Diagnosis involves a physical exam with a Prader orchidometer, scrotal ultrasound with Doppler to measure volume and rule out masses or varicocele, and blood tests including total testosterone, FSH, LH, and prolactin. A semen analysis and karyotype may also be ordered depending on the clinical picture.
When should I worry about testicular shrinkage?
See a clinician if you notice a change in testicular size that persists beyond a few days, especially if accompanied by pain, a palpable lump, low libido, erectile dysfunction, or fatigue. Sudden onset with severe pain is an emergency (possible torsion) requiring evaluation within hours.
Can testicular shrinkage from TRT be reversed?
In many cases, yes. Discontinuing exogenous testosterone and allowing the HPG axis to recover, sometimes with adjunctive hCG or clomiphene, can restore testicular volume and spermatogenesis in most men within 6 to 18 months. A small percentage (roughly 5 to 10%) may experience prolonged or permanent impairment.
Does hCG prevent testicular shrinkage on TRT?
Studies show that concurrent hCG at 500 to 1 to 000 IU two to three times weekly preserves approximately 90% of baseline testicular volume during testosterone therapy, compared to significant volume loss without it.
Is testicular shrinkage a sign of cancer?
Testicular atrophy alone is not typical of active testicular cancer, which usually presents as a painless lump or enlargement. However, a burned-out germ cell tumor can present as atrophy with scarring visible on ultrasound, so imaging evaluation is recommended for unexplained unilateral shrinkage.
Can alcohol cause testicular shrinkage?
Yes. Chronic heavy alcohol use is directly toxic to testicular Sertoli and Leydig cells. Men consuming more than 25 units per week have measurably lower testicular volume and sperm counts compared to moderate drinkers. Partial recovery is possible with sustained abstinence.
What is a normal testicular size?
Normal adult testicular volume ranges from 15 to 25 mL (roughly 4.0 to 5.5 cm in length). Volume below 12 mL or length below 3.5 cm is generally considered atrophic. There is some natural variation between individuals and mild asymmetry is common.

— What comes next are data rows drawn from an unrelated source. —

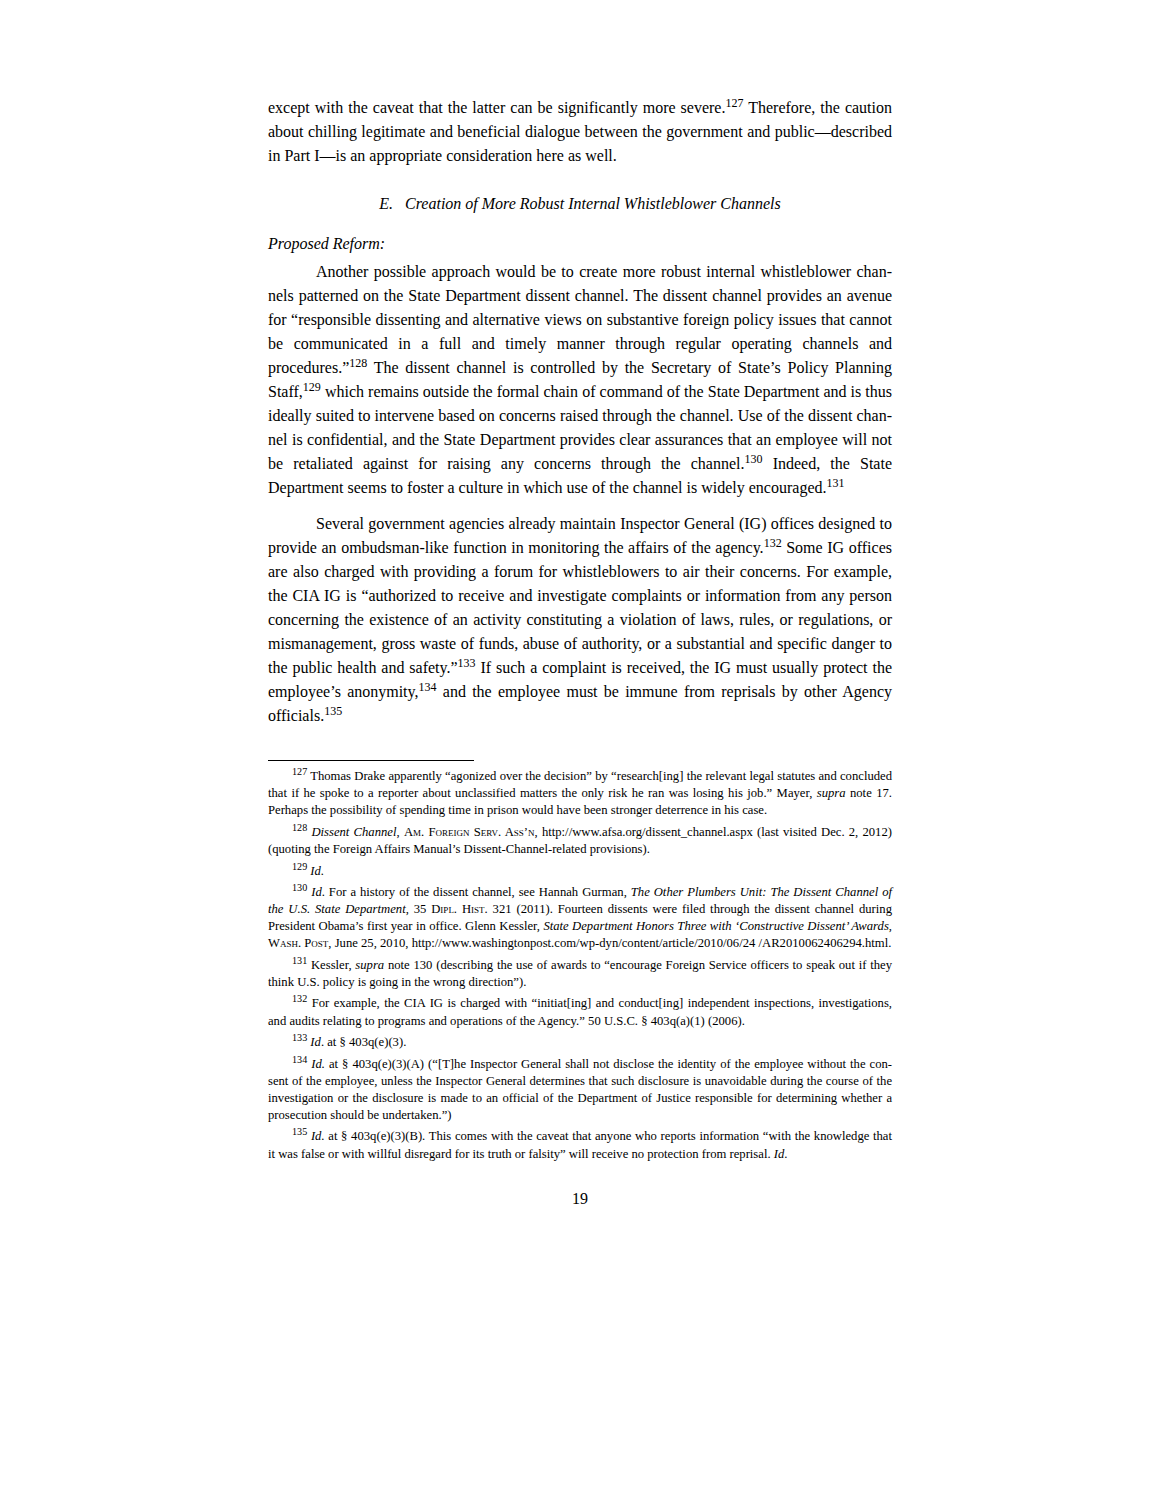except with the caveat that the latter can be significantly more severe.127 Therefore, the caution about chilling legitimate and beneficial dialogue between the government and public—described in Part I—is an appropriate consideration here as well.
E. Creation of More Robust Internal Whistleblower Channels
Proposed Reform:
Another possible approach would be to create more robust internal whistleblower channels patterned on the State Department dissent channel. The dissent channel provides an avenue for “responsible dissenting and alternative views on substantive foreign policy issues that cannot be communicated in a full and timely manner through regular operating channels and procedures.”128 The dissent channel is controlled by the Secretary of State’s Policy Planning Staff,129 which remains outside the formal chain of command of the State Department and is thus ideally suited to intervene based on concerns raised through the channel. Use of the dissent channel is confidential, and the State Department provides clear assurances that an employee will not be retaliated against for raising any concerns through the channel.130 Indeed, the State Department seems to foster a culture in which use of the channel is widely encouraged.131
Several government agencies already maintain Inspector General (IG) offices designed to provide an ombudsman-like function in monitoring the affairs of the agency.132 Some IG offices are also charged with providing a forum for whistleblowers to air their concerns. For example, the CIA IG is “authorized to receive and investigate complaints or information from any person concerning the existence of an activity constituting a violation of laws, rules, or regulations, or mismanagement, gross waste of funds, abuse of authority, or a substantial and specific danger to the public health and safety.”133 If such a complaint is received, the IG must usually protect the employee’s anonymity,134 and the employee must be immune from reprisals by other Agency officials.135
127 Thomas Drake apparently “agonized over the decision” by “research[ing] the relevant legal statutes and concluded that if he spoke to a reporter about unclassified matters the only risk he ran was losing his job.” Mayer, supra note 17. Perhaps the possibility of spending time in prison would have been stronger deterrence in his case.
128 Dissent Channel, Am. Foreign Serv. Ass’n, http://www.afsa.org/dissent_channel.aspx (last visited Dec. 2, 2012) (quoting the Foreign Affairs Manual’s Dissent-Channel-related provisions).
129 Id.
130 Id. For a history of the dissent channel, see Hannah Gurman, The Other Plumbers Unit: The Dissent Channel of the U.S. State Department, 35 Dipl. Hist. 321 (2011). Fourteen dissents were filed through the dissent channel during President Obama’s first year in office. Glenn Kessler, State Department Honors Three with ‘Constructive Dissent’ Awards, Wash. Post, June 25, 2010, http://www.washingtonpost.com/wp-dyn/content/article/2010/06/24 /AR2010062406294.html.
131 Kessler, supra note 130 (describing the use of awards to “encourage Foreign Service officers to speak out if they think U.S. policy is going in the wrong direction”).
132 For example, the CIA IG is charged with “initiat[ing] and conduct[ing] independent inspections, investigations, and audits relating to programs and operations of the Agency.” 50 U.S.C. § 403q(a)(1) (2006).
133 Id. at § 403q(e)(3).
134 Id. at § 403q(e)(3)(A) (“[T]he Inspector General shall not disclose the identity of the employee without the consent of the employee, unless the Inspector General determines that such disclosure is unavoidable during the course of the investigation or the disclosure is made to an official of the Department of Justice responsible for determining whether a prosecution should be undertaken.”)
135 Id. at § 403q(e)(3)(B). This comes with the caveat that anyone who reports information “with the knowledge that it was false or with willful disregard for its truth or falsity” will receive no protection from reprisal. Id.
19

Does aging cause testicular shrinkage?
Testicular volume decreases approximately 30% between ages 30 and 80, primarily due to loss of germ cells and thinning of the seminiferous tubules. This is a gradual process and typically correlates with the slow age-related decline in testosterone levels.
Can varicocele cause one testicle to shrink?

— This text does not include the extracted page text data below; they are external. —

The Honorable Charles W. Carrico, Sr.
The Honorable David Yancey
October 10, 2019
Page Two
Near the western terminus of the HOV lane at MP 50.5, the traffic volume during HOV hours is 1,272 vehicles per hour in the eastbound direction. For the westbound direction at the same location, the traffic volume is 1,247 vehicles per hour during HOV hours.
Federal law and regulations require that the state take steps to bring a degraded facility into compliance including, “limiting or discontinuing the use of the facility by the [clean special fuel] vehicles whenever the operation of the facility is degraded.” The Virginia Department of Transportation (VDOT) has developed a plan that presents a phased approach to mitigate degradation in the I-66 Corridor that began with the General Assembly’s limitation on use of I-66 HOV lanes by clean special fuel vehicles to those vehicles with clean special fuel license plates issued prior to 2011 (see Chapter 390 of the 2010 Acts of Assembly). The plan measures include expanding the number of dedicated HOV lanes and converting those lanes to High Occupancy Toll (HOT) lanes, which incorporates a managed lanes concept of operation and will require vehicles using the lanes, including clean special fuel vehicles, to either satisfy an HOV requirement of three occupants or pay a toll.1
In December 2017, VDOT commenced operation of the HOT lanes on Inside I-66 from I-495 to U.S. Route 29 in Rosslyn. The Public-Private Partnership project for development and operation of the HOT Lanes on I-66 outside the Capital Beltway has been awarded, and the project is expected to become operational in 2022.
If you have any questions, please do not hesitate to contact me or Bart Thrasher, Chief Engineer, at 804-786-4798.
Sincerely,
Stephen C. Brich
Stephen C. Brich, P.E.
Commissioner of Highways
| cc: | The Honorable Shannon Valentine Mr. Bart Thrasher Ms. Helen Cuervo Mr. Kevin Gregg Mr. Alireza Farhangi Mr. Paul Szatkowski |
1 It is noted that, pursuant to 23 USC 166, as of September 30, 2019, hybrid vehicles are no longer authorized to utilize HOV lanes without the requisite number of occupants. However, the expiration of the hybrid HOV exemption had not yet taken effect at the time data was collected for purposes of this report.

Yes. A varicocele, most common on the left side, can cause ipsilateral testicular atrophy through venous stasis, elevated temperature, and reflux of adrenal metabolites. Surgical repair or embolization can halt progression and may restore 1.5 to 2.8 mL of lost volume.

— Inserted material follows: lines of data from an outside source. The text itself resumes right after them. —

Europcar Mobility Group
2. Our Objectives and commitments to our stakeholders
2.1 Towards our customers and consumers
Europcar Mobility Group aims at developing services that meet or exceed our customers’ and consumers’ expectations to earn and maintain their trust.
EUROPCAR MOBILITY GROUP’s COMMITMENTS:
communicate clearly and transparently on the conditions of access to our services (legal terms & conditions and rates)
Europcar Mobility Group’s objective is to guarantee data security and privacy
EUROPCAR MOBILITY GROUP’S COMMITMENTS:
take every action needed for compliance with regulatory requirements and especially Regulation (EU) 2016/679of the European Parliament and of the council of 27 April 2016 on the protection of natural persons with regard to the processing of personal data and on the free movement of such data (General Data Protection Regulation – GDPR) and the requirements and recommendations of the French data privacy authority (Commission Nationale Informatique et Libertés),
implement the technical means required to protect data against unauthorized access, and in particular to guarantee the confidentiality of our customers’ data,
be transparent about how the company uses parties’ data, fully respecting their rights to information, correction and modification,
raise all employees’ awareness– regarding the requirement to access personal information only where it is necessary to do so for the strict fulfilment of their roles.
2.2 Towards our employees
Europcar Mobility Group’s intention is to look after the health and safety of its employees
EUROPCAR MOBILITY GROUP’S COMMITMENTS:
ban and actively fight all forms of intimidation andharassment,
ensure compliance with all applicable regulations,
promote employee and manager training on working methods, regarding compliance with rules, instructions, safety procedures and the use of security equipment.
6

Do opioids cause testicular shrinkage?
Opioids suppress GnRH pulsatility, leading to low LH and FSH. An estimated 50 to 90% of men on chronic opioid therapy develop low testosterone with corresponding reductions in testicular size. The effect is dose-dependent and usually reversible after discontinuation.
What does Klinefelter syndrome have to do with small testes?
Klinefelter syndrome (47,XXY) causes small, firm testes typically measuring 1 to 5 mL due to extensive seminiferous tubule hyalinization. It affects about 1 in 660 males and is the most common genetic cause of hypergonadotropic hypogonadism in men.